Alison knew that teacher as performer wasn’t her sweet spot or her desired end.  She focused on planning.  Not just lesson planning but planning investment strategies, classroom culture, incentives, consequences

She uses her class routines and incentives to subtly build her kids’ cultural capital.  This meant the reward for the best Algebra group might bee a trip to a sushi restaurant one quarter and Ethiopian the next.  It meant greeting at the top of the do now came from a different language every week. It meant her first unit was about Algebra as a Civil Right and equations were taught with comparing cell phone plans.  This immaculate planning allowed the classroom to hum and Alison to spend more time with small groups and individuals simultaneously building great relationships and accelerating their math skills.

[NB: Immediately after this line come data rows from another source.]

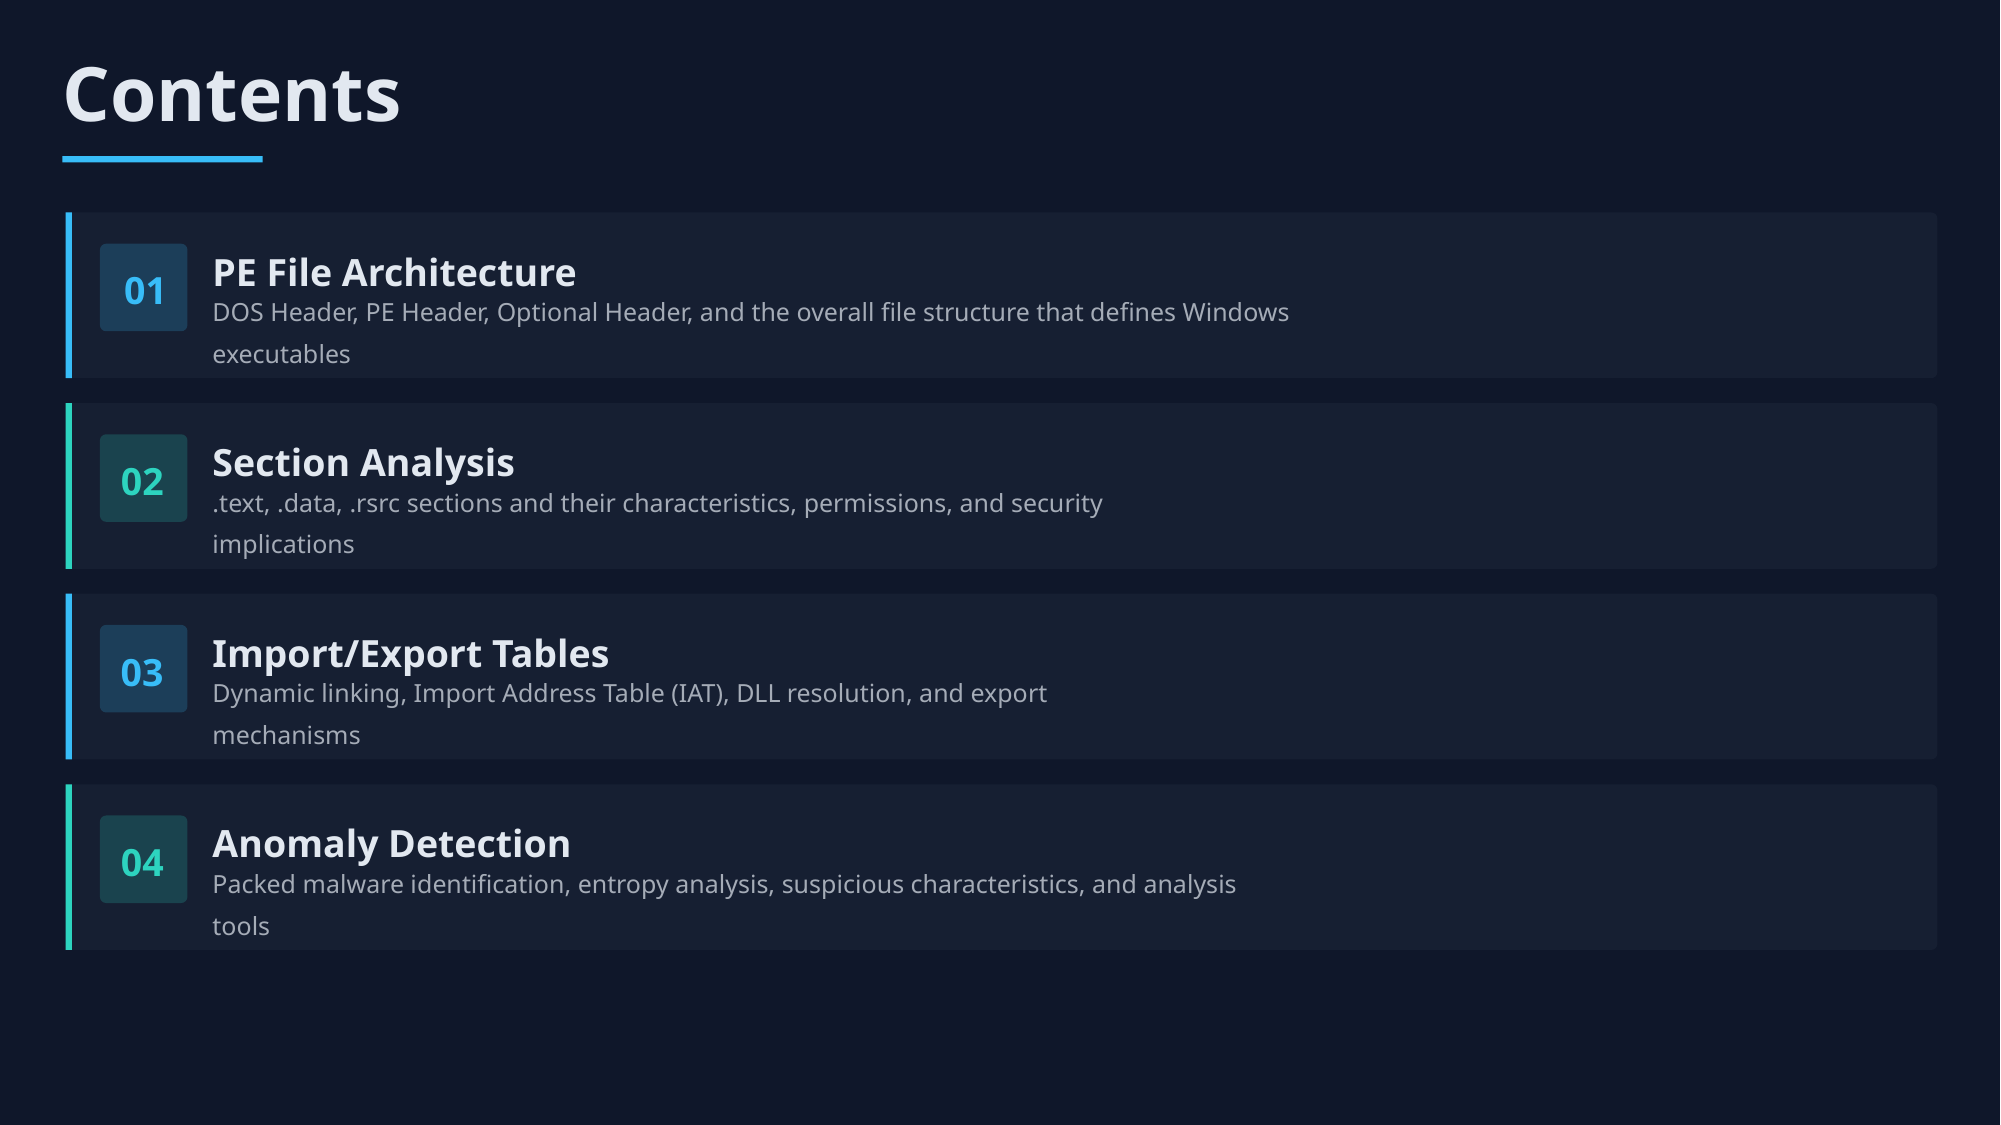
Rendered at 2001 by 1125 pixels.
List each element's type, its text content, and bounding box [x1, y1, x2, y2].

text_box [72, 403, 1938, 569]
text_box Dynamic linking, Import Address Table (IAT), DLL resolution, and export mechanisms [212, 687, 1153, 728]
text_box 01 [124, 262, 183, 313]
text_box [99, 815, 188, 904]
text_box [65, 403, 72, 569]
text_box Contents [62, 62, 1975, 138]
text_box [99, 434, 188, 522]
text_box .text, .data, .rsrc sections and their characteristics, permissions, and security implications [212, 496, 1194, 538]
text_box [65, 593, 72, 760]
text_box [65, 212, 72, 379]
text_box Packed malware identification, entropy analysis, suspicious characteristics, and analysis tools [212, 877, 1246, 919]
text_box [99, 624, 188, 713]
text_box [72, 593, 1938, 760]
text_box [72, 784, 1938, 950]
text_box 03 [120, 643, 185, 694]
text_box [62, 156, 263, 163]
text_box 02 [120, 453, 185, 504]
text_box DOS Header, PE Header, Optional Header, and the overall file structure that defines Windows executables [212, 306, 1375, 347]
text_box PE File Architecture [212, 243, 1382, 294]
text_box 04 [120, 834, 185, 885]
text_box [72, 212, 1938, 379]
text_box Section Analysis [212, 434, 1200, 485]
text_box [65, 784, 72, 950]
text_box Import/Export Tables [212, 624, 1160, 675]
text_box Anomaly Detection [212, 815, 1252, 866]
text_box [99, 243, 188, 332]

A third piece of the puzzle is exposure to awesomeness.  Both of the KIPP schools Alison has worked at (GCP and Believe) have a sizable cohort of amazing teachers.  Especially early in a teacher’s career seeing how great teachers act, think, and interact with kids helps form a new teacher’s vision.

We didn’t create these opportunities strategically.  We lucked into them.  I wonder if…

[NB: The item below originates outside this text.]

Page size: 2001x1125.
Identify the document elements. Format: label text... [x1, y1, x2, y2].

a school can differentiate its coaching more so the intensity lines up with a teacher’s needs (ideally before flame-out begins)?

it’s worth naming charisma as an occasional liability and pushing showboat teachers early on?

you don’t have models of great teaching in your school, how do you provide deep exposure for young teachers ?


3 Responses to “How did this teacher become awesome?”

  1. Paul Friedmann - teacher at Brooke Charter School - Roslindale Says:

    I agree that charisma can be a problem sometimes. Not only for the teacher who has it, but also for the teacher that shares students with the teacher who has it. Does that make sense? I think a lot of what most other No Excuses schools that I’ve been to (and from what I hear, KIPP, at least nationally, is known for) do is very flashy to boost levels of engagement. And I think this is very tempting when you have kids coming in to a school with bad experience from their past schools and they are turned off to school. I think this is really what all the chanting and songs are all about. But that can be hard to pull off if it’s not you, and a big part of being a good teacher is being authentic in front of the kids. Sounds like Alison found her niche, which is awesome. Another issue is that charisma and and flash can turn into an arms race to keep the kids hooked…sort of like pop culture seeks out the lowest common denominator which plays into the incredibly shrinking attention span of the average American. The arms race makes it hard for the humble, not so flashy teacher, and in the end the school suffers unless diversity in style is valued, and more importantly, like you said, the underlying value is not engagement for engagement’s sake, but for the purpose of kids gaining mastery.

  2. Charles Says:

    I think the critical piece here isn’t charisma itself but one of the consequences of having it–a reticence to take critical feedback and build upon it. Those with charisma may require some degree of humbling in order to begin the long and joyful journal towards true excellence. We’ve been told how “great we are” simply for being who we are and the mindset that develops from this conditioning is the true liability.

    Also, you asked why it is that extroverts often feel more comfortable being led/mentored by introverts. One aspect is certainly the absence of of a feeling of visceral competition. The leadership styles are distinct and complementary and this inspires goodwill and a growth mindset. The two great Star Trek leadership teams–Kirk & Spock and Piccard & Riker–are great and fun examples of extrovert/introvert effectiveness and I generally seek out Spock/Piccard type leaders when given a choice.